Ciao Alberto e benvenuto su questo topic.
Secondo me le virgolette sono da usare anche per i titoli dei contributi su collettanee e atti di convegni per due ragioni.
1. Ragione pratica: così si consente al lettore di individuare fin dal primo colpo d’occhio, senza bisogno di leggere l’intera voce bibiografica, se si tratta di un testo breve (quello che gli inglesi chiamerebbero un paper) o un volume. Se poi il paper sia stato pubblicato in una rivista, in una collettanea o in un volume di atti, è una questione secondaria che si può determinare leggendo la voce bibliografica nella sua interezza.
2. Ragione ontologica (ehm ehm): mi pare che i generi siano “volume” vs. “paper”, le specie del genere “volume” siano “monografia”, “collettanea” ecc., e le specie del genere “paper” siano “articolo in rivista”, “contributo in collettanea” ecc.
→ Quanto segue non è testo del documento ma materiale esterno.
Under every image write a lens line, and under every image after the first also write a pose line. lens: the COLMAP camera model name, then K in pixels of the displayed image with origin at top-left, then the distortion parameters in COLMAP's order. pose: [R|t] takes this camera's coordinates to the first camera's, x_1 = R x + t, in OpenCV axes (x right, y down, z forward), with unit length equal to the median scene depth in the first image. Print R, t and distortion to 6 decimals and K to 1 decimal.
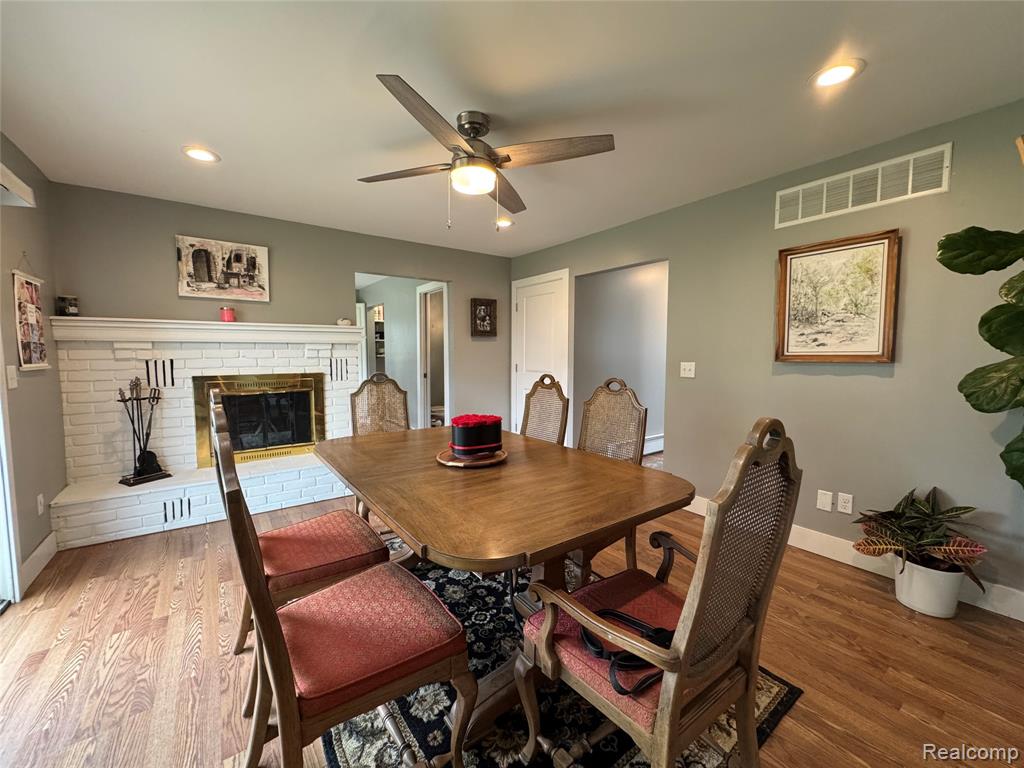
lens RADIAL K [[408.2, 0, 512.0], [0, 408.2, 384.0], [0, 0, 1]] dist [-0.013019, 0.003609]
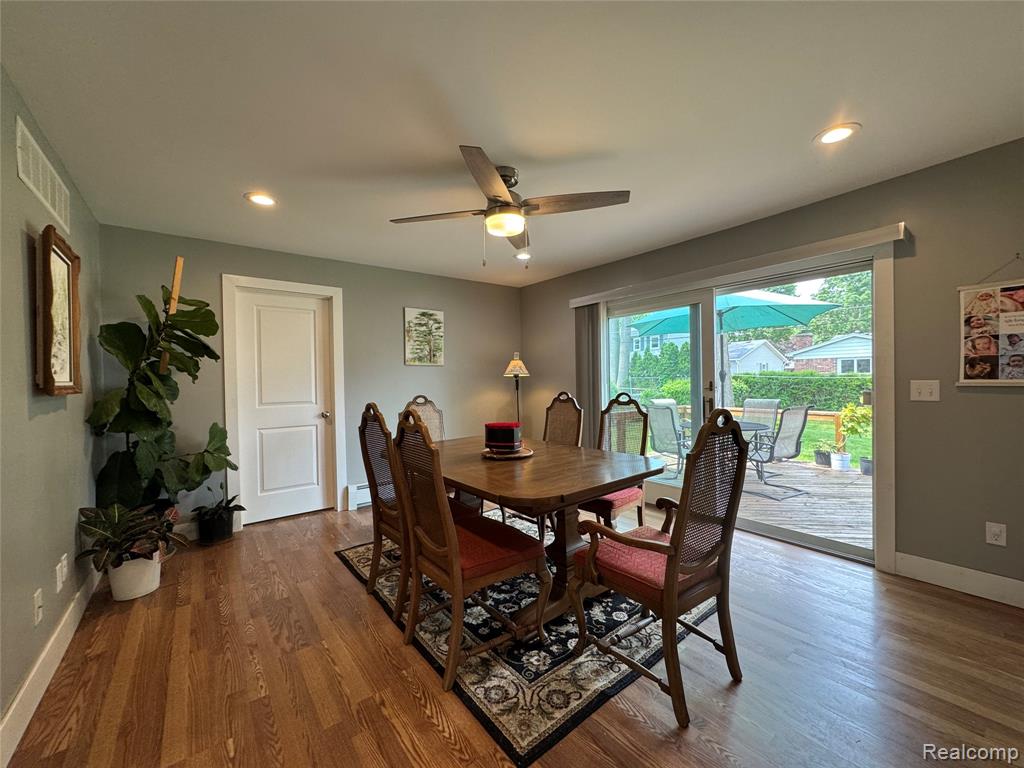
lens RADIAL K [[408.2, 0, 512.0], [0, 408.2, 384.0], [0, 0, 1]] dist [-0.013019, 0.003609]
pose [[-0.999222, 0.018892, -0.034612, -0.056161], [0.015844, 0.996141, 0.086323, -0.132618], [0.036109, 0.085708, -0.995666, 1.819157]]
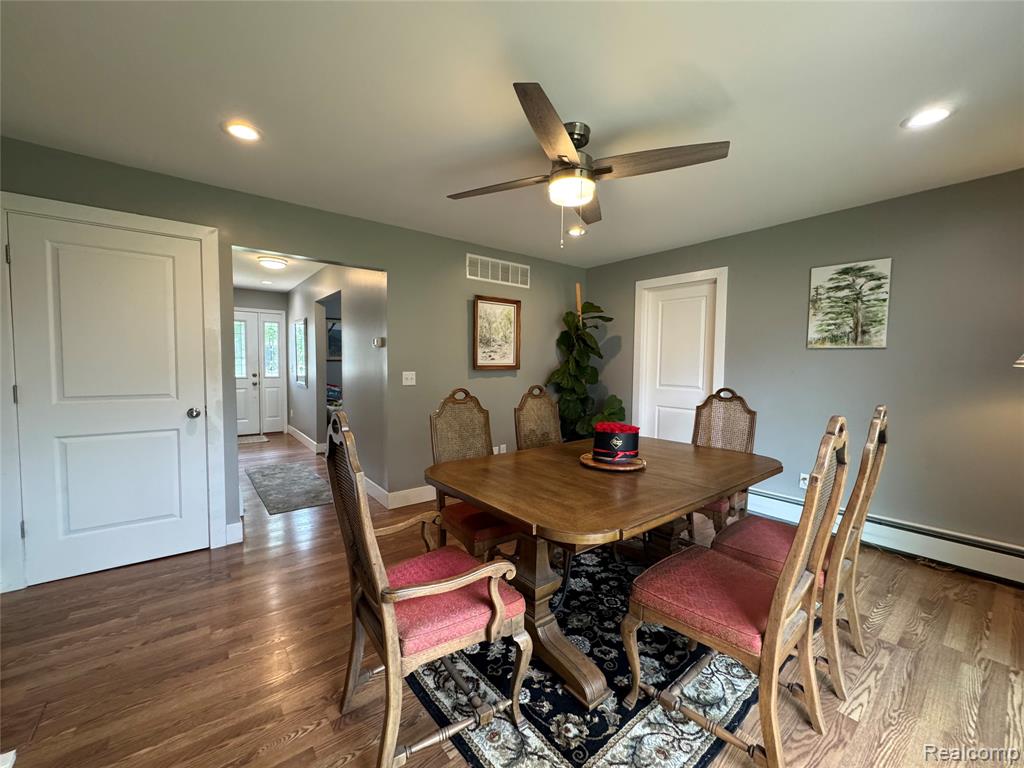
lens RADIAL K [[408.2, 0, 512.0], [0, 408.2, 384.0], [0, 0, 1]] dist [-0.013019, 0.003609]
pose [[-0.038205, -0.051995, 0.997916, -0.916648], [0.060863, 0.996670, 0.054260, -0.083493], [-0.997415, 0.062809, -0.034913, 1.011600]]
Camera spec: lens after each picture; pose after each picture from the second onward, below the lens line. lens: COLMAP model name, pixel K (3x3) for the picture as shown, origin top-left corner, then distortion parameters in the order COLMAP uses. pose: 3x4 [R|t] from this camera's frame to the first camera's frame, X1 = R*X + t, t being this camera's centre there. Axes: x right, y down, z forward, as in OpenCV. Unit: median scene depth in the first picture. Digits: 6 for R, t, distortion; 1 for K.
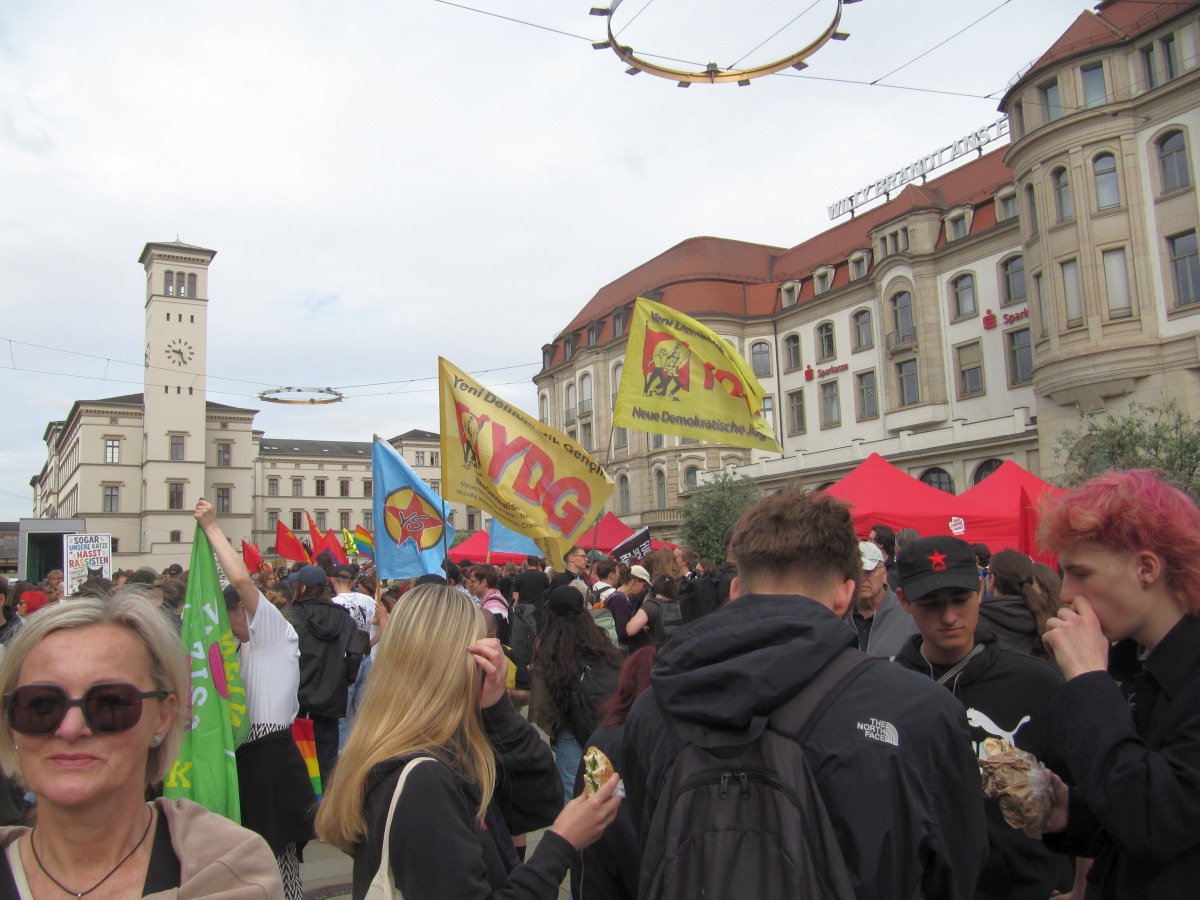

Se si usa il corsivo per tutti i tipi di volume e le virgolette per tutti i tipi di paper, per così dire, si seguono le divisioni della natura.
Ti ringrazio per questo parere, che è molto bene argomentato. Ero propenso per questa soluzione e ne sono sempre più convinto. Entrambe le ragioni che porti a sostegno sono sicuramente convincenti. Nella prossima versione gli stili adotteranno questa scelta.
Per inciso: la citazione dei titoli di articoli mettendoli tra virgolette e senza corsivo non è molto comune nei (pochi) testi italiani che frequento (per lo più di discipline umanistiche). Ma i testi inglesi, che sono soliti citare i titoli di articoli mettendoli tra virgolette e senza corsivo, usano questa convenzione anche per i contributi apparsi su collettanee e su atti di convegni. Se la memoria non mi inganna, questo è il formato raccomandato anche dal Chicago Manual of Style e dallo Oxford Style Manual.
Grazie anche di questa precisazione. Il fatto che ciò non sia una consuetudine italiana non mi preoccupa più di tanto. Per quanto mi riguarda posso semplicemente dire che ci sono consuetudini discutibili ed altre addirittura dannose. La ragione pratica e la ragione “ontologica” che ci hai fornito sono sufficienti a sostegno di questa scelta.
Il problema residuo riguarda i titoli delle voci @inbook, che per il momento sono rese con il corsivo. Se per esempio abbiamo una raccolta di opere di uno stesso autore, che comprende sia volumi sia articoli, i titoli degli articoli saranno in corsivo. Poco male, comunque, visto che il riferimento non sarà ad una rivista ma ad una raccolta (@book). Gli stili standard di biblatex mettono tra virgolette i titoli delle voci @inbook. Forse è il caso di mantenere questa consuetudine? In questo modo potremmo però avere qualcosa come “Kritik der reinen Vernunft” anziché Kritik der reinen Vernunft 🙄
Un altro dubbio riguarda l’uso dei caporali o delle virgolette inglesi. Ma si tratta di un falso problema, facilmente gestibile col pacchetto csquotes. Probabilmente aggiungerò poche righe nella documentazione per spiegare come ottenere le virgolette al posto dei caporali.
Non so se questo possa interessare a qualcuno, ma già che ci sono: quando qualche giorno fa ho provato per la prima volta philosophy-classic con l’edizione 0.8d di Biblatex, che avevo installata, Latex mi dava come errore:
Error: \bib@macro@bib:editor undefined.
…
l.236 \renewbibmacro*{bib:editor}
[1]{%E la cosa si è risolta aggiornando Biblatex.
Certo che è un’informazione utile :). Quando si ha a che fare con pacchetti in fase di sviluppo, questioni di (in)compatibilità tra una versione e l’altra sono frequenti. Qualcun altro in futuro potrebbe incontrare lo stesso problema e risolverlo leggendo questo messaggio.